Unterscheiden sich Recht auf Nichtwissen und medizinische Informationsvermeidung?
Offer: Wir hoffen, dass Folgearbeiten auf unserer Studie aufbauen und genauer untersuchen, inwieweit sich das Recht auf Nichtwissen von der tatsächlichen Informationsvermeidung unterscheidet.
Meta-Analyse
Die Forschenden haben Daten aus 92 Studien mit insgesamt 564.497 Teilnehmenden aus 25 Ländern inklusive Deutschland analysiert. Sie wollten wissen, wie weit verbreitet die Vermeidung medizinischer Informationen ist und welche Gründe Menschen dafür haben. Die analysierten Studien umfassen unter anderem die Krankheiten Alzheimer, Huntington, HIV/Aids, Krebs und Diabetes. Als Informationsvermeidung definierten die Autoren „jede Form von Verhalten, die darauf abzielt, die Beschaffung verfügbarer, aber potenziell unerwünschter Informationen zu verhindern oder zu verzögern“. Dazu gehört beispielsweise, Arztbesuche hinauszuzögern oder gar nicht erst wahrzunehmen, medizinische Tests nicht durchzuführen oder die Ergebnisse nicht zur Kenntnis zu nehmen, Aufklärungsmaterialien zu ignorieren.

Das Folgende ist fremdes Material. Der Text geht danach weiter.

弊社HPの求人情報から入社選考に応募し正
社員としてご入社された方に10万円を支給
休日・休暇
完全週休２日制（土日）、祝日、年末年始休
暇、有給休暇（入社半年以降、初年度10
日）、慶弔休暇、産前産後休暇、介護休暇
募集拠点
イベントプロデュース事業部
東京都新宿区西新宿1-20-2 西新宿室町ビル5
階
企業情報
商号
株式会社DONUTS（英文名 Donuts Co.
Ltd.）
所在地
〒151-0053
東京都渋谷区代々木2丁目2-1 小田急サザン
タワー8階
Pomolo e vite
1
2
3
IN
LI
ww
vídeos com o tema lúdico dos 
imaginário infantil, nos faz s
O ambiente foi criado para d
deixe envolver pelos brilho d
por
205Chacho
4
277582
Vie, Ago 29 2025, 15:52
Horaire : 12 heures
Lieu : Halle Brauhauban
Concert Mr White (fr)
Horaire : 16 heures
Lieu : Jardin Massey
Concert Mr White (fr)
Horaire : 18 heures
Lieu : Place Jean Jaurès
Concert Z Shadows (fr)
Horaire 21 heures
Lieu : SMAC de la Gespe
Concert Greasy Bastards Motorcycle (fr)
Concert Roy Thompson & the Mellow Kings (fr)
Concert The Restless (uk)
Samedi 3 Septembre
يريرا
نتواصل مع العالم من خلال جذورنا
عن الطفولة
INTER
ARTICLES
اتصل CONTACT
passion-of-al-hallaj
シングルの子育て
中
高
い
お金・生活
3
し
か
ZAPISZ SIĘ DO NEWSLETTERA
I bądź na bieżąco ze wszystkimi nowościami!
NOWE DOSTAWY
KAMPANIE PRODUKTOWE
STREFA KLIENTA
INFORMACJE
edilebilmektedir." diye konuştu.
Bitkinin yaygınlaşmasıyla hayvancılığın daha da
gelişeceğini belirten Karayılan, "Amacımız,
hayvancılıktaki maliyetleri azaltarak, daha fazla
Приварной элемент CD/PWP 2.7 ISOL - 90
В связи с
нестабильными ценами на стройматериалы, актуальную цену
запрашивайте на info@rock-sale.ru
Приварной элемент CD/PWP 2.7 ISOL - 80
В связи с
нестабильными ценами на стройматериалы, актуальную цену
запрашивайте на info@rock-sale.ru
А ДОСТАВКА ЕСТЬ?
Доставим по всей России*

Das Ergebnis: Fast ein Drittel der Studienteilnehmenden meidet medizinische Informationen oder wird sie wahrscheinlich meiden. Am höchsten war die Quote bei den beiden unheilbaren neurodegenerativen Krankheiten. Bei Alzheimer lag sie bei 41 Prozent, bei Huntington bei 40 Prozent. Bei schweren, aber behandelbaren Krankheiten wie einer HIV-Infektion oder Krebs sank sie auf 32 respektive 29 Prozent. Mit 24 Prozent am geringsten ausgeprägt, aber immer noch bedenklich hoch, war das Vermeidungsverhalten bei Diabetes, der zwar chronisch, aber gut behandelbar ist.